Ali dan anaknya saat pulang ke rumahnya di bantaran Sungai Gelis, Kudus. Foto: Ahmad Rosyidi |
Rintik hujan mulai turun, saat Ali yang tak bisa melihat dan putranya yang berkebutuhan khusus duduk di tepi jalan. Dia enggan measuk ke dalam masjid, karena putranya memakai celana pendek. “Anak saya pakai celana pendek, saya di sini saja,” tutur Ali kepada Seputarkudus.com.
Karena hujannya mulai deras, akhirnya Ali masuk ke serambi masjid dan duduk di emperan masjid. Usai salat, pria yang tinggal di bantaran Sungai Gelis, Kota, Kudus, ini berjalan menuju rumahnya. Sambil berjalan dia mengaku sempat kesasar saat berangkat ke masjid, karena putranya sering lupa jalan. “Putra saya ini memang ‘kurang’, jadi ya seperti ini. Tadi berangkat ke masjid malah diajak muter-muter,” ungkap Ali.

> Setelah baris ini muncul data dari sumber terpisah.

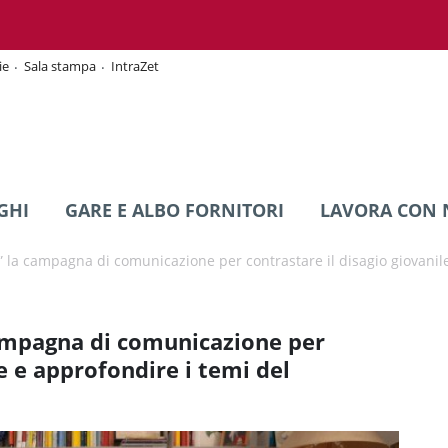
ie
Sala stampa
IntraZet
GHI
GARE E ALBO FORNITORI
LAVORA CON 
” la campagna di comunicazione per contrastare il disagio giovanil
campagna di comunicazione per
le e approfondire i temi del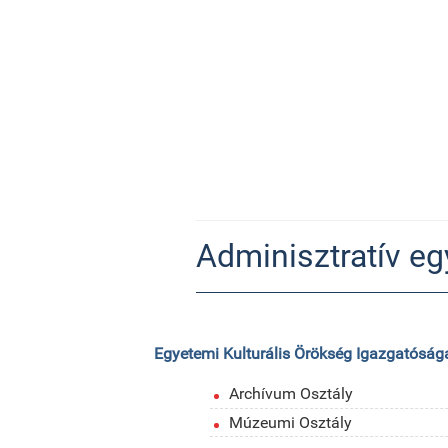
Adminisztratív eg
Egyetemi Kulturális Örökség Igazgatóság
Archívum Osztály
Múzeumi Osztály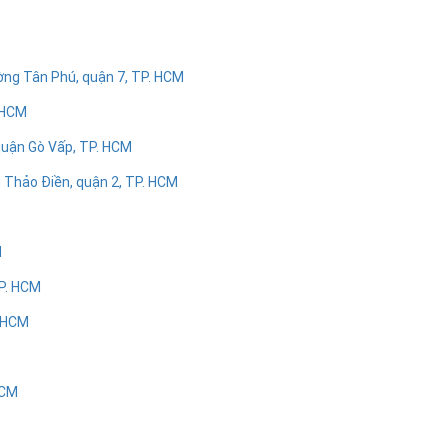
ờng Tân Phú, quận 7, TP. HCM
 HCM
 quận Gò Vấp, TP. HCM
 Thảo Điền, quận 2, TP. HCM
M
TP. HCM
. HCM
HCM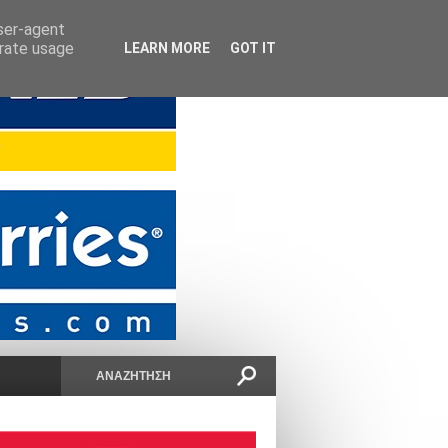
user-agent
erate usage
LEARN MORE
GOT IT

Ali mengaku meski dirinya tidak bisa melihat, namun dirinya selalu mengutamakan ibadah. Ibadah-ibadah sunah pun dia jalankan. Dia mengaku pernah mondok di pesantren selama tiga tahun, di Kajen, Pati. Dia belajar mengaji dengan cara mendengarkan, karena memang sudah tak bisa melihat sejak lahir.
“Untuk urusan ibadah saya selalu berusaha menjalankan sebaik mungkin, termasuk ibadah sunah, misalnya puasa dan salat-salat sunah,” tuturnya.

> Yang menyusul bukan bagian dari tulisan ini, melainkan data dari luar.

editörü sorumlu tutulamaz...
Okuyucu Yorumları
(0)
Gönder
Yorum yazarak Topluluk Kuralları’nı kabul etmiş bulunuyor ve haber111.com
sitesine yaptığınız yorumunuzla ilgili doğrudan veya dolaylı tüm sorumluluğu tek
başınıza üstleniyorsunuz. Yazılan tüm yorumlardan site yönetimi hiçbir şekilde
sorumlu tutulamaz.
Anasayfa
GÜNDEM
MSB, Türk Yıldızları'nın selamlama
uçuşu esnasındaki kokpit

Menurut Ali, lampu hidup itu ada dua, yang pertama akal dan yang kedua mata. Jika akalnya buta, hidup kita akan tersesat. “Akan lebih parah jika sampai buta akal, bisa tersesat hidup. Hidup ini cuma sebentar, jadi jangan sampai diperbudak dengan urusan duniawi,” kata ali.
Pria kelahiran Jepara itu mengaku pindah ke Kudus karena tidak ingin merepotkan saudara-saudaranya. Setelah kedua orang tuanya meninggal, dirinya berhenti belajar di pesantren karena masalah biaya. Setelah itu dia tinggal bersama saudaranya di Jepara. Seiring berjalannya waktu, Ali merasa tidak nyaman karena merepotkan saudaranya terus menerus. Dia memutuskan untuk merantau ke Kudus sekitar tahun 1980.
“Awalnya saya minta-minta di Makan Sunan Muria, kemudian ada yang mengajak saya ke Kaligelis kemudian saya menetap di sini. Pekerjaan saya ya masih minta-minta di Menara sampai saat ini,” tambahnya.